10 Essential Safety Tips for Your New Teen Driver

It's never too early to start talking.

Now's the best time to start talking openly about the risks and responsibilities of driving. Because car accidents are the leading cause of death for U.S. teens (CDC 2006), talking with your teen about the risks of driving is literally a matter of life and death. Set aside some time each week to share your and your teen's concerns, and continue this dialogue before, during, and after the licensing process.

Set the ground rules with a parent-teen contract.

A sets the rules, restrictions, rewards, and consequences for your teen down in writing. It establishes driving as a privilege and is something concrete to which both you and your teen can refer. Remember, consequences mean nothing if they're not enforced, and if your teen does a good job, encourage and reward them with additional liberties.

Anticipate peer pressure.

Teens tend to take more driving risks when driving with other teens. When your teen is in the car with another teen driver, make sure they know it's okay to say something during an uncomfortable or risky situation. Go over what to say and practice so your teen speaks up in dangerous driving situations.
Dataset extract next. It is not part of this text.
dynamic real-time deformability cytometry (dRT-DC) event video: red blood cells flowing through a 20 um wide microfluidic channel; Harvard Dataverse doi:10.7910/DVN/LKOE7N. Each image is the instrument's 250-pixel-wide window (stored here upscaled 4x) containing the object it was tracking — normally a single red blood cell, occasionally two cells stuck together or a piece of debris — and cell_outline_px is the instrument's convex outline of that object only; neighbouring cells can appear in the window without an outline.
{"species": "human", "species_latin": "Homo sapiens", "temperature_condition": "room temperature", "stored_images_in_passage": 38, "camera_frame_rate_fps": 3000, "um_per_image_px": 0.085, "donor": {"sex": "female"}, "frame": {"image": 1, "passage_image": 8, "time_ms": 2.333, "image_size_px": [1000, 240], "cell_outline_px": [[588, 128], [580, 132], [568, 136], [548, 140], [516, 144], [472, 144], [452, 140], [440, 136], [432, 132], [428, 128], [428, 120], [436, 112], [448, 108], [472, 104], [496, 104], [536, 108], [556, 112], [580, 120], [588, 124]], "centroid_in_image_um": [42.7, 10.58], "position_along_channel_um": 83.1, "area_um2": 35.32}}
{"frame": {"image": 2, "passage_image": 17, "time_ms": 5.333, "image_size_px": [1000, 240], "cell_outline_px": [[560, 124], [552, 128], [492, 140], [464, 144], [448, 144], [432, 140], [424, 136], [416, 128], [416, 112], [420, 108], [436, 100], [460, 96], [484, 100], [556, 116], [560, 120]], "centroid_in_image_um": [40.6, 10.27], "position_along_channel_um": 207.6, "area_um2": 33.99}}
No teen passengers at night.

A teen driver's chance of crashing increases with each additional teen passenger. In addition, teen crash rates peak dramatically at night. Studies have noted that risk-taking behavior tends to increase with other teens in the car and that teen passengers are a dangerous distraction. Make sure you know who your teen is driving with at all times and ensure your teen's safety by not allowing teen passengers at night.

Practice what you preach.

Your teen has probably been watching you drive for as long as he or she can remember. Research has found that parents’ driving behavior directly influences their teens' driving actions. Poor parent drivers are more likely to have teens who are involved in crashes and receive traffic tickets. On the other hand, your teen is more likely to wear a seat belt and be a courteous driver if he or she sees you doing so.
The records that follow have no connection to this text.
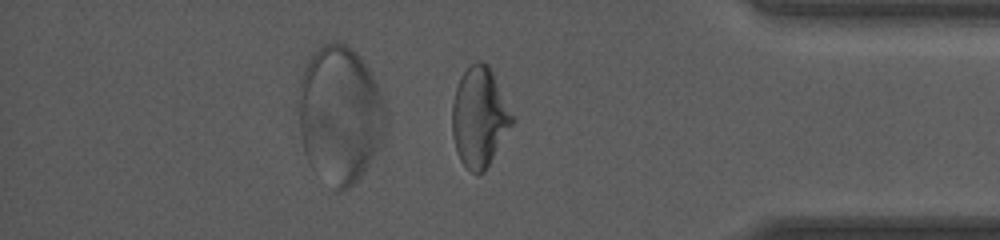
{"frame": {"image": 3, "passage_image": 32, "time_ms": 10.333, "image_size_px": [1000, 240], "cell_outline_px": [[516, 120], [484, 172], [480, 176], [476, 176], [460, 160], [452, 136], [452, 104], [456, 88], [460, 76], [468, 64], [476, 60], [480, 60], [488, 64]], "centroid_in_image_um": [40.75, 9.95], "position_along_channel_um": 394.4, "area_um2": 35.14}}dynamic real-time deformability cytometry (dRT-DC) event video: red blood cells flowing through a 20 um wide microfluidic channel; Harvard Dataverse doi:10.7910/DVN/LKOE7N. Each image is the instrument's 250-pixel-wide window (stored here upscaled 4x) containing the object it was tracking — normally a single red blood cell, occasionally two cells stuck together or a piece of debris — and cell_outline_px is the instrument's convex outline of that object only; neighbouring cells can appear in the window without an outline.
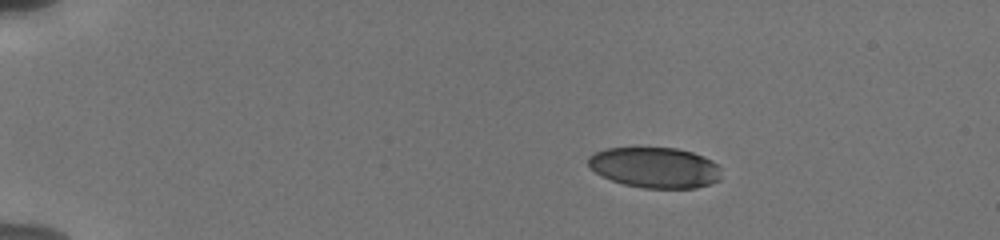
{"species": "human", "species_latin": "Homo sapiens", "temperature_condition": "cold", "stored_images_in_passage": 7, "camera_frame_rate_fps": 3000, "um_per_image_px": 0.085, "donor": {"sex": "male"}, "frame": {"image": 1, "passage_image": 3, "time_ms": 2.333, "image_size_px": [1000, 240], "cell_outline_px": [[720, 180], [696, 188], [644, 188], [624, 184], [612, 180], [588, 168], [588, 156], [604, 148], [676, 148], [692, 152], [704, 156], [712, 160], [720, 168]], "centroid_in_image_um": [55.67, 14.24], "position_along_channel_um": 29.3, "area_um2": 31.5}}
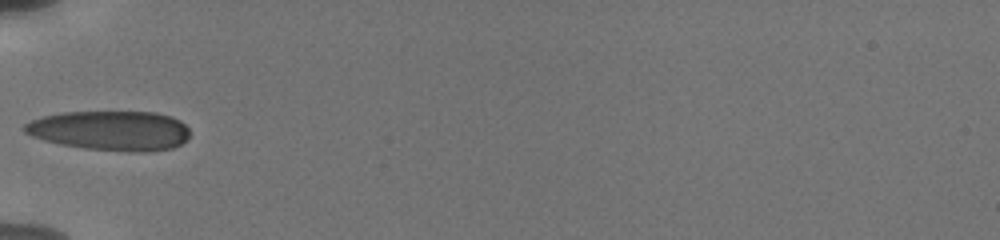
{"frame": {"image": 2, "passage_image": 6, "time_ms": 6.0, "image_size_px": [1000, 240], "cell_outline_px": [[188, 140], [172, 148], [144, 152], [132, 152], [84, 148], [60, 144], [44, 140], [32, 136], [24, 132], [24, 124], [32, 120], [44, 116], [60, 112], [156, 112], [172, 116], [180, 120], [188, 128]], "centroid_in_image_um": [9.4, 11.1], "position_along_channel_um": 75.6, "area_um2": 38.32}}
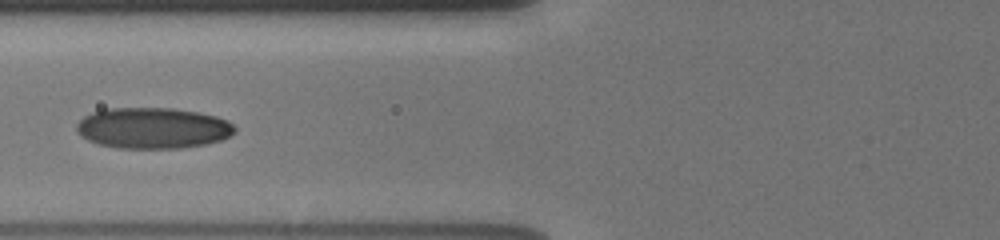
{"frame": {"image": 3, "passage_image": 7, "time_ms": 7.0, "image_size_px": [1000, 240], "cell_outline_px": [[236, 132], [220, 140], [204, 144], [180, 148], [120, 148], [100, 144], [88, 140], [80, 136], [76, 132], [76, 124], [84, 116], [92, 112], [104, 108], [172, 108], [196, 112], [216, 116], [228, 120], [236, 128]], "centroid_in_image_um": [12.97, 10.88], "position_along_channel_um": 112.8, "area_um2": 37.8}}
Choose a good drivers ed program.

Many states require teens to take state-approved drivers education. Learning about driving from a professional course ensures your teen learns the essentials of car management, safe driving attitudes, and the current rules of the road. It's essential for parents to find a drivers ed course with current information and quality lesson plans.

Schedule practice driving sessions.

Many states have passed graduated drivers licensing laws requiring teens to take approved drivers education, then earn their learners permit and practice driving under supervision, all before getting their drivers license. The great news is that the most stringent of these GDL laws have proven successful in decreasing the number of teen driving fatalities. So, in addition to choosing a quality, schedule time for supervised driving sessions with your teen. This will enhance your teen's learning experience, reinforce proper driving techniques and skills, and provide time for constructive feedback.

Get rid of distractions.

Cell phones and text messaging are hazardous distractions for teen drivers. Many states have recently banned cell phone use for teen drivers in hopes of preventing serious crashes. If your state hasn't passed such a law, make it a rule in your own driving practices.
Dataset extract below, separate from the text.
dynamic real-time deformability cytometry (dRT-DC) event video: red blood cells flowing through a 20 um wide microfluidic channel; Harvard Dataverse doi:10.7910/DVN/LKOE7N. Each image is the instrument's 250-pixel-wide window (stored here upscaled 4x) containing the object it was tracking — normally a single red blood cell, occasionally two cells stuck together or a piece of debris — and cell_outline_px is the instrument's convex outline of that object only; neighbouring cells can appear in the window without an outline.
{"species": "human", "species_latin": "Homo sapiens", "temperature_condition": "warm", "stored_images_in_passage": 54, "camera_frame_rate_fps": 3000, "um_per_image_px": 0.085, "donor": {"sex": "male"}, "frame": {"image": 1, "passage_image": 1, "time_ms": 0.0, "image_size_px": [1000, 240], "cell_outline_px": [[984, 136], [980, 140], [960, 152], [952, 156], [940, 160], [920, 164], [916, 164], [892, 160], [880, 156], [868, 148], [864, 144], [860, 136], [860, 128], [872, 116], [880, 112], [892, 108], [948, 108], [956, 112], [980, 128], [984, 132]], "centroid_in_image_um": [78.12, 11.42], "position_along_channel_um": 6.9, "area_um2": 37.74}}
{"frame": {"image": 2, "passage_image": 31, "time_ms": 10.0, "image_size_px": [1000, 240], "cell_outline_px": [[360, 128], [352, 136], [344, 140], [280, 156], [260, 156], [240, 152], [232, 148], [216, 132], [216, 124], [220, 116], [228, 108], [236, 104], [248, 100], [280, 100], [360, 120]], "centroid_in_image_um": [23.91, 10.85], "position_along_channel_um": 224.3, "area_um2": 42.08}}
Make smart vehicle choices.

Because your teen is at much higher risk for an accident than anyone else in your family, he or she should drive the safest family vehicle. Pay attention to size (bigger cars do better in crashes), vehicle type (sedans are generally the safest type of car), and safety technology (air bags, stability control systems, and anti-lock brakes).

Have a plan in case of an accident.

Will your teen know what to do in case of an accident? Go over exactly what your teen should do in case of a crash, even act it out. This solidifies the steps in your teen's mind so that if things do go wrong, they are handled correctly. Lastly, print out emergency phone numbers to keep in the car at all times.